Collected data:
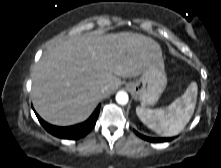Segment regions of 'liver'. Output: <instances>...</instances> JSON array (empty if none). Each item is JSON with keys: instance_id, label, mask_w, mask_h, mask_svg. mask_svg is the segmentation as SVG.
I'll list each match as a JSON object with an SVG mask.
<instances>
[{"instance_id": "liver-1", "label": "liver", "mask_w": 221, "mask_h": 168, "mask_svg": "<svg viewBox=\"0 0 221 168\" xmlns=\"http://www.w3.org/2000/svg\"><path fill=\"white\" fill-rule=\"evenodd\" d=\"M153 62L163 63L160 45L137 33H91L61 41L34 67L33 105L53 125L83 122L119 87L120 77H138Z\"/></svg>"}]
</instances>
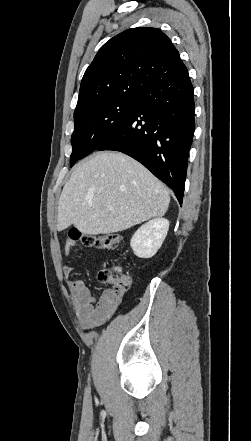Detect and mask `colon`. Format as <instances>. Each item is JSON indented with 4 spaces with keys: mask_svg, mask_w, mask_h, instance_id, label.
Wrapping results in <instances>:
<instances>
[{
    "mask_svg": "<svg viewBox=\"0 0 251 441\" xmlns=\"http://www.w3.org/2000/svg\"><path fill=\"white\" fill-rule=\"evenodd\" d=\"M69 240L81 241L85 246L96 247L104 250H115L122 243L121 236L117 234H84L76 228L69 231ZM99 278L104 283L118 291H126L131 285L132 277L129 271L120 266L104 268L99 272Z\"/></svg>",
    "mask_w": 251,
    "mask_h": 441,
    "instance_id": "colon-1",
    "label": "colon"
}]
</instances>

_Given problem:_ Reproduce every one of the lines above verbatim, omitting the pictures.

_Answer to the problem:_
Segment regions of 'liver'. Output: <instances>...</instances> JSON array (empty if none). Each item is JSON with keys: instance_id, label, mask_w, mask_h, mask_svg. mask_svg is the segmentation as SVG.
I'll list each match as a JSON object with an SVG mask.
<instances>
[{"instance_id": "liver-1", "label": "liver", "mask_w": 221, "mask_h": 168, "mask_svg": "<svg viewBox=\"0 0 221 168\" xmlns=\"http://www.w3.org/2000/svg\"><path fill=\"white\" fill-rule=\"evenodd\" d=\"M153 62L163 63L160 45L137 33H91L61 41L34 67L33 105L53 125L83 122L119 87L120 77H138Z\"/></svg>"}]
</instances>
Detect and mask `colon`. Format as <instances>. Each item is JSON indented with 4 spaces with keys: mask_svg, mask_w, mask_h, instance_id, label.
Wrapping results in <instances>:
<instances>
[{
    "mask_svg": "<svg viewBox=\"0 0 251 441\" xmlns=\"http://www.w3.org/2000/svg\"><path fill=\"white\" fill-rule=\"evenodd\" d=\"M69 240L81 241L85 246L96 247L104 250H115L122 243L121 236L117 234H84L76 228L69 231ZM99 278L104 283L118 291H126L131 285L132 277L129 271L120 266L104 268L99 272Z\"/></svg>",
    "mask_w": 251,
    "mask_h": 441,
    "instance_id": "colon-1",
    "label": "colon"
}]
</instances>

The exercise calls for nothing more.